=== 提示文 ===

生命保険金は遺留分減殺の対象となるか

生命保険金は保険契約に基づきその指定受取人である者が直接取得するものであって、受取人の固有財産ですが遺留分減殺の対象となるのでしょうか。
生命保険金は遺留分減殺の対象となるか

目次

1.遺留分とは

兄弟姉妹以外の相続人に相続財産の一定割合の承継を保障したのが遺留分制度です。(民法1028)

したがって、遺留分を有する相続人は、被相続人が相続財産の全部を第三者に遺贈しても遺留分減殺請求権を行使して財産を取り戻すことができます。(民法1031)

たとえ遺留分を侵害する遺言内容であったとしても、遺留分権利者が遺留分の減殺請求権を行使しなければ遺留分は得られませんので、ご注意ください。


2.遺留分権利者はだれか

遺留分権利者は、兄弟姉妹以外の相続人です。

=== 表示情報 ===

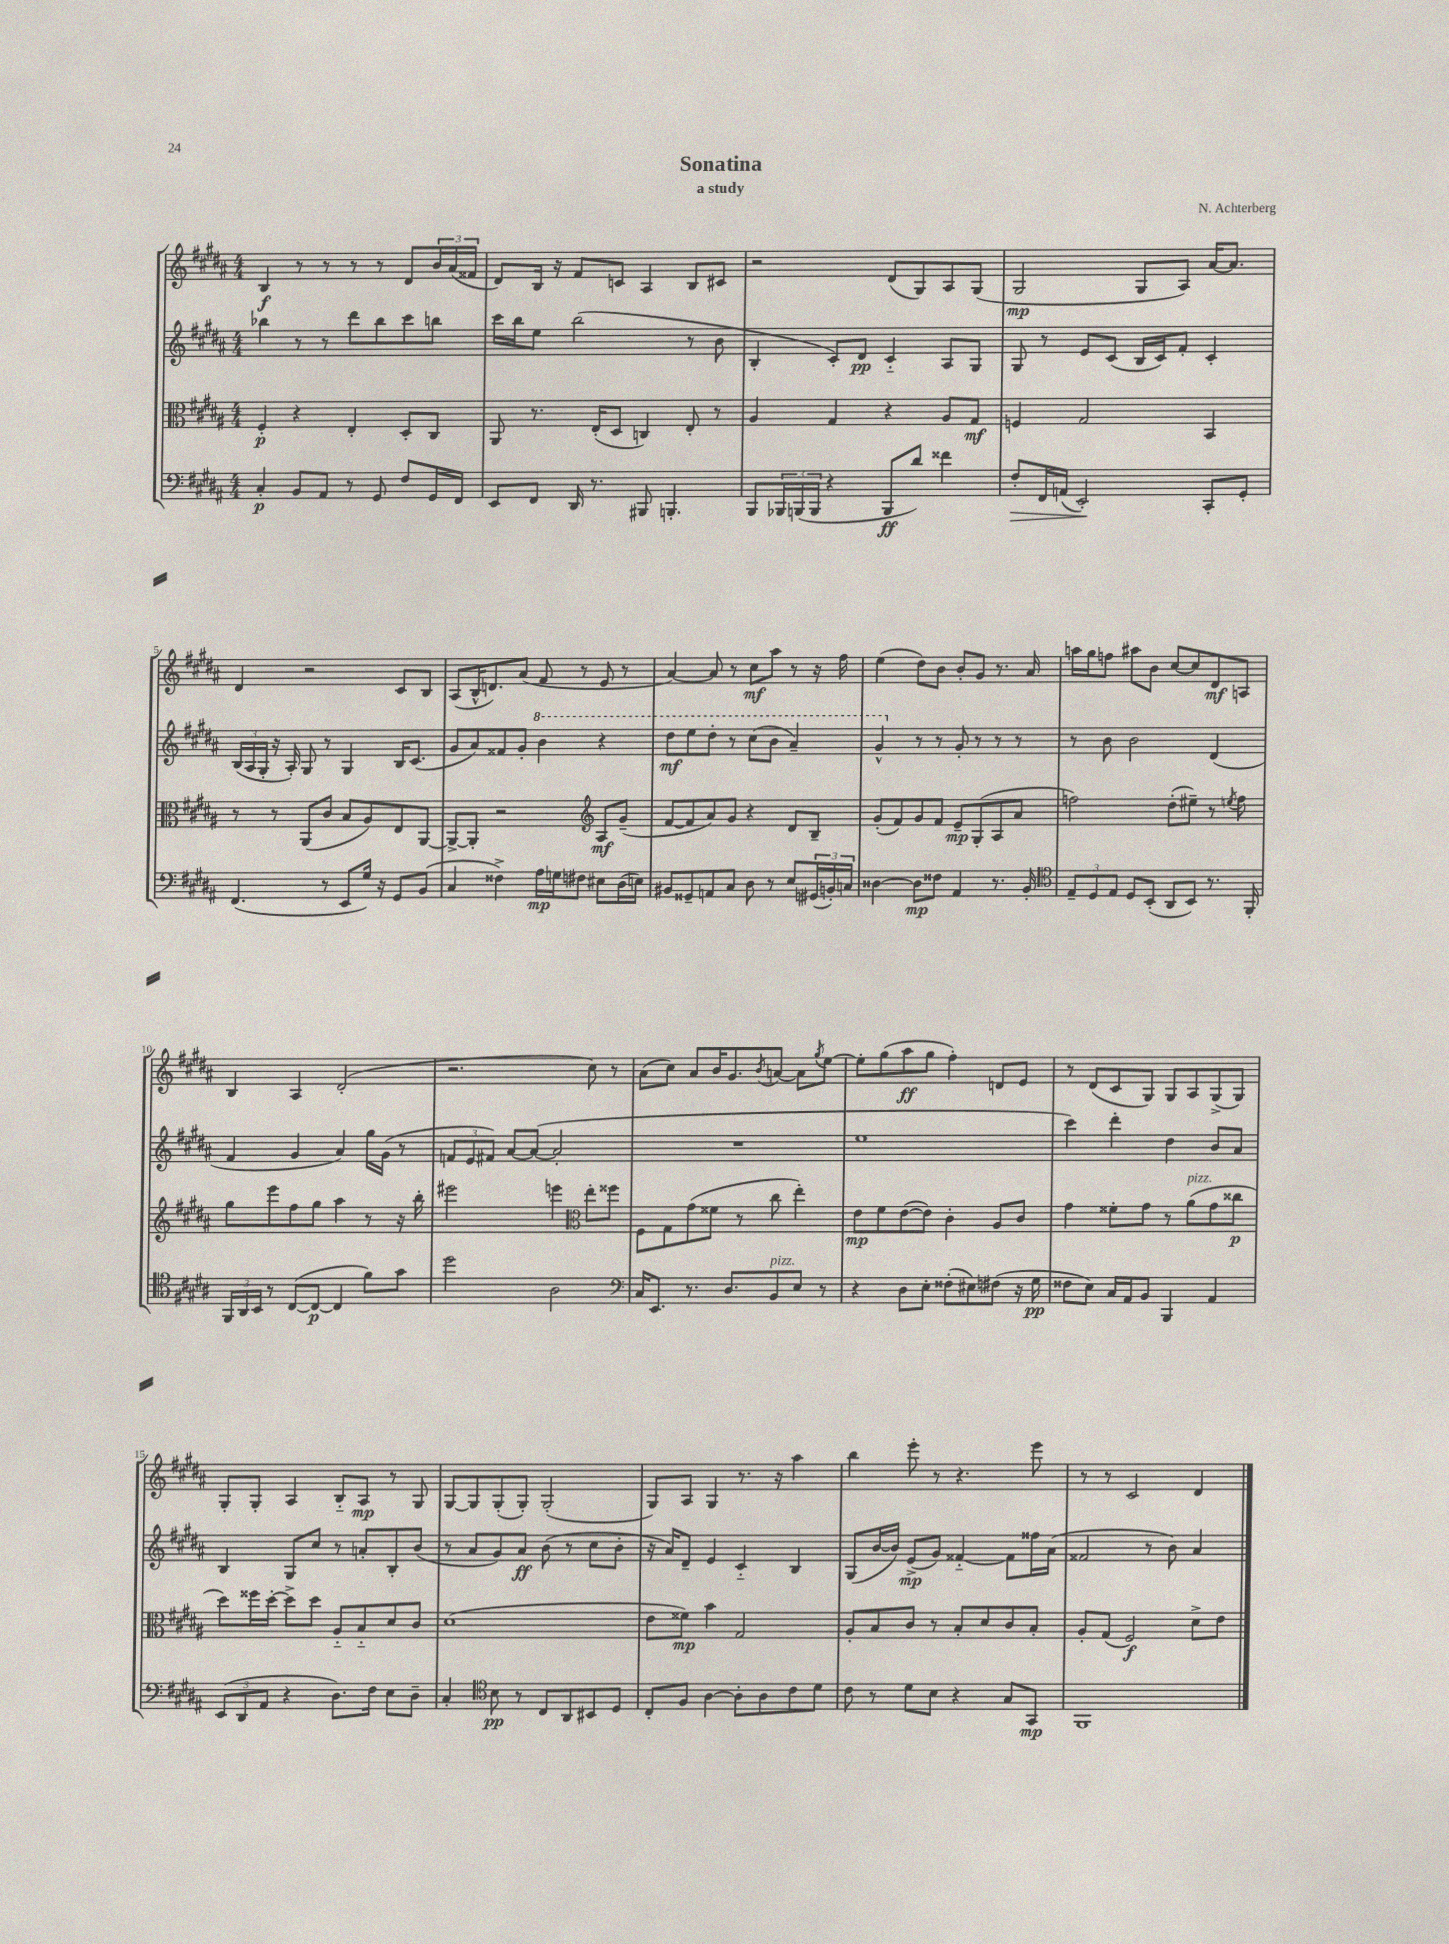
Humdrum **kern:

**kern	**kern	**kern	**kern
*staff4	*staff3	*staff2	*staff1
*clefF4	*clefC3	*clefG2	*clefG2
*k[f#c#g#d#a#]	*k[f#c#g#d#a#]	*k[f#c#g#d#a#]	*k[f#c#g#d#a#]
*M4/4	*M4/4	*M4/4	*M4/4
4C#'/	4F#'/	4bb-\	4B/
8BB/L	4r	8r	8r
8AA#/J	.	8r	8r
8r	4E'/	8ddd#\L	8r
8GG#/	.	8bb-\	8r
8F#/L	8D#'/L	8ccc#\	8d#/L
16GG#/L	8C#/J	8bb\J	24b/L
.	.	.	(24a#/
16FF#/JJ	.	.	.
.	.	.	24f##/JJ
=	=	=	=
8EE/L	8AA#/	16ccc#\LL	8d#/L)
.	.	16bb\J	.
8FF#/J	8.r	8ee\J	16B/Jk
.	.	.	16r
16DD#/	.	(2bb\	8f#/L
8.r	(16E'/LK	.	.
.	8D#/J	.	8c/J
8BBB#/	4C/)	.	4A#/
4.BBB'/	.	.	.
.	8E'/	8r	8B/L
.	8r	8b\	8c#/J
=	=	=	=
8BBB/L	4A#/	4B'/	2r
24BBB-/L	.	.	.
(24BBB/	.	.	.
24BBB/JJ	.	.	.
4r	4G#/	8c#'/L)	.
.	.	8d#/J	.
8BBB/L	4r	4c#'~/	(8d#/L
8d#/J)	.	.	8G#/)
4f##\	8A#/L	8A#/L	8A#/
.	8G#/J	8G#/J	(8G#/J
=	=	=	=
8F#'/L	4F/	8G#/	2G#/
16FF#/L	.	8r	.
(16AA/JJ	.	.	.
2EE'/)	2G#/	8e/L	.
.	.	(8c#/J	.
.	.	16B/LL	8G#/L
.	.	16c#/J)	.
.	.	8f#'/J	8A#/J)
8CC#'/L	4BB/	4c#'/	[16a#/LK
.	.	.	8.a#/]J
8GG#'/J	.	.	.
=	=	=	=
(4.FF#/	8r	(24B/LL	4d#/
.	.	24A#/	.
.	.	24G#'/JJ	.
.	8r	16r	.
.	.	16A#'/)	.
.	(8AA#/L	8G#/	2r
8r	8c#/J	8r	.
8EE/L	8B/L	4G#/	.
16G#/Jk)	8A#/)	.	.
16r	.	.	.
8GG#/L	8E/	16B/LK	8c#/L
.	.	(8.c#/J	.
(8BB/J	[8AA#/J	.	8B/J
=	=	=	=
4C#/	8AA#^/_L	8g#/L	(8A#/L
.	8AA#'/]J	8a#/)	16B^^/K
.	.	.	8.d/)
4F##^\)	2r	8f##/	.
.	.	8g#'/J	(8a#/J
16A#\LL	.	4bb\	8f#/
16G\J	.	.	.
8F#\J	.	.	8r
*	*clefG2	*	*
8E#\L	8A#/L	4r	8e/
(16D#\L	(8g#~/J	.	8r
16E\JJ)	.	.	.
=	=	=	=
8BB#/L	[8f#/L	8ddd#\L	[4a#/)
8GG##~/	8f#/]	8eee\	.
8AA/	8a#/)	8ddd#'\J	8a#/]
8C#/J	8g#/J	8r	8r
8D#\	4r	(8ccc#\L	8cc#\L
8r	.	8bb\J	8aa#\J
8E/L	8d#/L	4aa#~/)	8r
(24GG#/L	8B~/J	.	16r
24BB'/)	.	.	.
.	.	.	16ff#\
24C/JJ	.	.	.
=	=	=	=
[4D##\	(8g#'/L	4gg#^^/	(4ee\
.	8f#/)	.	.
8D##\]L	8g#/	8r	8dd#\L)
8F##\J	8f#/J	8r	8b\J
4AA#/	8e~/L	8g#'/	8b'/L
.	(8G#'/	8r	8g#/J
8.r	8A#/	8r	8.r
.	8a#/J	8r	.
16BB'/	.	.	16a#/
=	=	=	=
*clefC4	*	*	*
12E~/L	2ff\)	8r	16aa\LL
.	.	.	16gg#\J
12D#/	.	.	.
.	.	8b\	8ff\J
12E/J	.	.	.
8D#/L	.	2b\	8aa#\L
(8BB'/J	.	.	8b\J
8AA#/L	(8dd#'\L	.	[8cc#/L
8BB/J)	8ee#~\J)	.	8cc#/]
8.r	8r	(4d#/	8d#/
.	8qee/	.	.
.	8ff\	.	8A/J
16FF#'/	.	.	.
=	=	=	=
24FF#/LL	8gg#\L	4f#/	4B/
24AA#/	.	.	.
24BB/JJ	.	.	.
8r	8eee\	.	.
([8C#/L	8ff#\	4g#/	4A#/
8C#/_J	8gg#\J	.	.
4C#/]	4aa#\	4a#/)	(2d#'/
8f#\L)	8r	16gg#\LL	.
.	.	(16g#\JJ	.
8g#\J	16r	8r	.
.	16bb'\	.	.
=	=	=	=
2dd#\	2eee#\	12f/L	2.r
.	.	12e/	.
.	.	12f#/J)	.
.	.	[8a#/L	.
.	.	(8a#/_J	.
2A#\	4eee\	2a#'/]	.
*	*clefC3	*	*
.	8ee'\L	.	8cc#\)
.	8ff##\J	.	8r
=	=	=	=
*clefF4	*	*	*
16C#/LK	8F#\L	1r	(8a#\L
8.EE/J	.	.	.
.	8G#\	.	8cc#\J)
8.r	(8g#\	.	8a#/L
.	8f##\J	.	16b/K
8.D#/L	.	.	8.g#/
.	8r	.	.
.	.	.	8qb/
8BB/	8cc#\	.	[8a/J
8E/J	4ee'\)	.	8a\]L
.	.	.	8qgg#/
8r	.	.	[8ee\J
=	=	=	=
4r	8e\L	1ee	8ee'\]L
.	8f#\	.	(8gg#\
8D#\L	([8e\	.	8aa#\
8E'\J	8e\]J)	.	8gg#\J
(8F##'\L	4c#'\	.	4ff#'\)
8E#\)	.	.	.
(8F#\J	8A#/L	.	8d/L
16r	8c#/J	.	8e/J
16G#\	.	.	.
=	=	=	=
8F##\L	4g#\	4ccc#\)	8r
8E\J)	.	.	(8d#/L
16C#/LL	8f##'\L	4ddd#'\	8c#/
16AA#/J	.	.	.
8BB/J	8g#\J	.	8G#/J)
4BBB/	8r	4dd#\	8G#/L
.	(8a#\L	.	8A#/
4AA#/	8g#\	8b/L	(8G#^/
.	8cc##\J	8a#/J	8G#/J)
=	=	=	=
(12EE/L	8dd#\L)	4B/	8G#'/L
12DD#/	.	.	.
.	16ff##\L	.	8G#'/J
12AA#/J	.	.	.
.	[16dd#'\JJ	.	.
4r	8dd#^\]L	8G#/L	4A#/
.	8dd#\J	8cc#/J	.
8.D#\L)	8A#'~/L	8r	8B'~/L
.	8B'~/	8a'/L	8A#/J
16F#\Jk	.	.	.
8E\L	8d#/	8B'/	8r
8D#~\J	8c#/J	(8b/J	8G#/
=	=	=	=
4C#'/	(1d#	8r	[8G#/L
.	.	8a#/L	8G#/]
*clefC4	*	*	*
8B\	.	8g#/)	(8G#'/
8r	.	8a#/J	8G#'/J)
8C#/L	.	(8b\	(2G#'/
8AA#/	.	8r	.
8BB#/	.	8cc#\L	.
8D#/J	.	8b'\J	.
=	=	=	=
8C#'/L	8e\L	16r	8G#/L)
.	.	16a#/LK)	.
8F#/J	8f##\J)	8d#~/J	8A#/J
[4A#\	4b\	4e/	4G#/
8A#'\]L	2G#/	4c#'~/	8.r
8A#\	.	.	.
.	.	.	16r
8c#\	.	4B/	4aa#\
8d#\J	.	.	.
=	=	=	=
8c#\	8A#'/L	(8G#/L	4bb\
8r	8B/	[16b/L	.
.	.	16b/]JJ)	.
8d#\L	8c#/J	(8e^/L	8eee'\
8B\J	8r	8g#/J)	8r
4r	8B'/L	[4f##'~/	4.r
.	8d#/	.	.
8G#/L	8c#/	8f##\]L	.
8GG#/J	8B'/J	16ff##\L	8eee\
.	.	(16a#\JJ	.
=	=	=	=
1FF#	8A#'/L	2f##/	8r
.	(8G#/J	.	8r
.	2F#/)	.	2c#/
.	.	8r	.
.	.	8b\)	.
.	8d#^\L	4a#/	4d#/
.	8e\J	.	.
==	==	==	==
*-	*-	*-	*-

===
=== 表示情報 ===

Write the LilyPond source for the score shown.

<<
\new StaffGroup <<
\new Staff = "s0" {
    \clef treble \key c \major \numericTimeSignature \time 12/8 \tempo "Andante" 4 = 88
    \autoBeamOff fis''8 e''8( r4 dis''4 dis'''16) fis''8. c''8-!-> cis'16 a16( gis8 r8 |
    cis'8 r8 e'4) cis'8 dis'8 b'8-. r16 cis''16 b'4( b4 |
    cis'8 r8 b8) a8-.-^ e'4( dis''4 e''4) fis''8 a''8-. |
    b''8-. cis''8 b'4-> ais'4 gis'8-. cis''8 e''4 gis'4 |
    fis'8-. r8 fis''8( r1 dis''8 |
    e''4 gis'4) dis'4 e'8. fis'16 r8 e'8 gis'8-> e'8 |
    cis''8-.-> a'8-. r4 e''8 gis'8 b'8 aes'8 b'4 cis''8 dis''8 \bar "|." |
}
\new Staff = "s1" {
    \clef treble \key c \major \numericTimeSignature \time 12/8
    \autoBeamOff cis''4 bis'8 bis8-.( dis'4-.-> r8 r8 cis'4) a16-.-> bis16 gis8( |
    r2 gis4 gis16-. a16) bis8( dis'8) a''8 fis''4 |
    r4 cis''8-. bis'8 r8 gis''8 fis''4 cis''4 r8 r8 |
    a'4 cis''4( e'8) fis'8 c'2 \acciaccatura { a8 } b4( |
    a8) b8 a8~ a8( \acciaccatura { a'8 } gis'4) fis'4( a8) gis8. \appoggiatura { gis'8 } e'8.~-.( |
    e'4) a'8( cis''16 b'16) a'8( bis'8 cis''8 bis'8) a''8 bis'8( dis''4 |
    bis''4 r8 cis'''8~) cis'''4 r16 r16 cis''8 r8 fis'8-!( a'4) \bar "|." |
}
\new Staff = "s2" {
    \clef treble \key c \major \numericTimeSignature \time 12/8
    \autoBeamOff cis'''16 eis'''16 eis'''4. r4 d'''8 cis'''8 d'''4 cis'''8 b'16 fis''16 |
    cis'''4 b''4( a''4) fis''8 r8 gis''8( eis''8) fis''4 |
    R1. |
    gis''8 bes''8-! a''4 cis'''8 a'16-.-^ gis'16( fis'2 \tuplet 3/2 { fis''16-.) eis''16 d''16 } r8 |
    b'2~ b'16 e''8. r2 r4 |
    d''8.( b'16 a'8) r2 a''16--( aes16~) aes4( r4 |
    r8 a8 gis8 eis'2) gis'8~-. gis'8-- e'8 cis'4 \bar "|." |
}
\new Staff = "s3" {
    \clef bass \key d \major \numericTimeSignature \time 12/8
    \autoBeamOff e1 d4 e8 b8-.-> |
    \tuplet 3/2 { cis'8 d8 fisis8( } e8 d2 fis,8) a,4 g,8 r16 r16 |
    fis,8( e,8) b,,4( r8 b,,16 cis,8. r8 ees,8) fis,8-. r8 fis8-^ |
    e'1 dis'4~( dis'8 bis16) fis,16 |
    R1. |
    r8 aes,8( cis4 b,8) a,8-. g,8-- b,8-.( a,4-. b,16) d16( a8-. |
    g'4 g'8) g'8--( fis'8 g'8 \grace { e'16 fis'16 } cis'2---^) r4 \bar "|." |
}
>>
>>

===

遺留分の文章から、「か」で終わる疑問の形の文や見出しをすべて書き出してください。同じものが二度出てくる場合は一度だけ挙げてください。

**解答**:
・生命保険金は遺留分減殺の対象となるか
・生命保険金は保険契約に基づきその指定受取人である者が直接取得するものであって、受取人の固有財産ですが遺留分減殺の対象となるのでしょうか。
・2.遺留分権利者はだれか